As to the third count of the complaint which alleges, in relevant part, that: "9. The defendant, Larry Edwards, failed to disclose and/or depict the drainage easement upon the resubdivision map and that failure has a natural tendency to create a danger of flooding, damage and injury to the plaintiff property owners and the general public in the surrounding area. 10. The defendant's failure to depict this storm water drainage system on the resubdivision map created the continued and repeated dangers of flooding and damages to the plaintiffs' property and the surrounding areas. 11. The defendant, Larry Edwards, was charged to create an accurate resubdivision map of the subject area and he failed, despite knowledge to the contrary, to depict the storm water drainage system upon his resubdivision map. 12. This violation of the A-2 survey requirements and the inaccuracies of the defendant, Larry Edwards, violated the general public's rights to accurate and professional information contained in the recorded public maps and therefore also produced a common injury to the plaintiffs and the general public who relied upon him to properly depict said water drainage system and thereby allow for proper and reasonable development of land and prevention of damages and floodings."

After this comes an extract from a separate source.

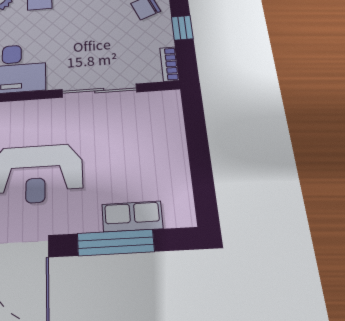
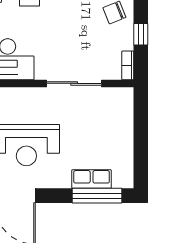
window: (116, 243) -> (97, 196), moved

Both parties characterize this count as one sounding in public and private nuisance. A cause of action for private nuisance has four elements: "(1) the condition complained of had a natural tendency to create danger and inflict injury upon person or property; (2) the danger created was a continuing one; (3) the use of the land was unreasonable or unlawful; (4) the existence of the nuisance was the proximate cause of the plaintiffs' injuries and damages." (Emphasis in original; internal quotation marks omitted.) Walsh v. Stonington Water Pollution Control Authority, 250 Conn. 443, 449 n.4, 736 A.2d 811 (1999). In order to allege a public nuisance, a plaintiff must also allege the additional element that "the condition or conduct complained of interfered with a right common to the general public." Id., 459 n.9.
The defendant asserts that because there is no allegation that the defendant owned, controlled and/or utilized any piece of land in an unreasonable fashion, the plaintiffs have failed to state a cause of action in either public or private nuisance. The plaintiffs claim that it was the maps that were the nuisance causing property. They fail to cite any authority, and the court is aware of none, for the novel argument that nuisance liability extends to those who have ownership or control over a map. The court agrees with the defendant that the plaintiffs fail to allege a necessary element of either public or private nuisance, as they do not allege that the defendant caused them any harm by way of unreasonable use of real property.Connecticut nuisance law appears to have the added element that a defendant's conduct relate to the defendant's use of land. Accordingly, a defendant who interferes with another's enjoyment of property in some manner that does not involve the use of land cannot be liable for nuisance.
Under the Restatement definition of nuisance, however, I suspect that the Figlar plaintiff may have a viable cause of action. The Restatement does not require that the defendant own or use land in a certain manner, and if the plaintiff's allegations are correct, the defendants may well be liable for their failure to disclose a drainage easement if it results in damage to the plaintiff's property.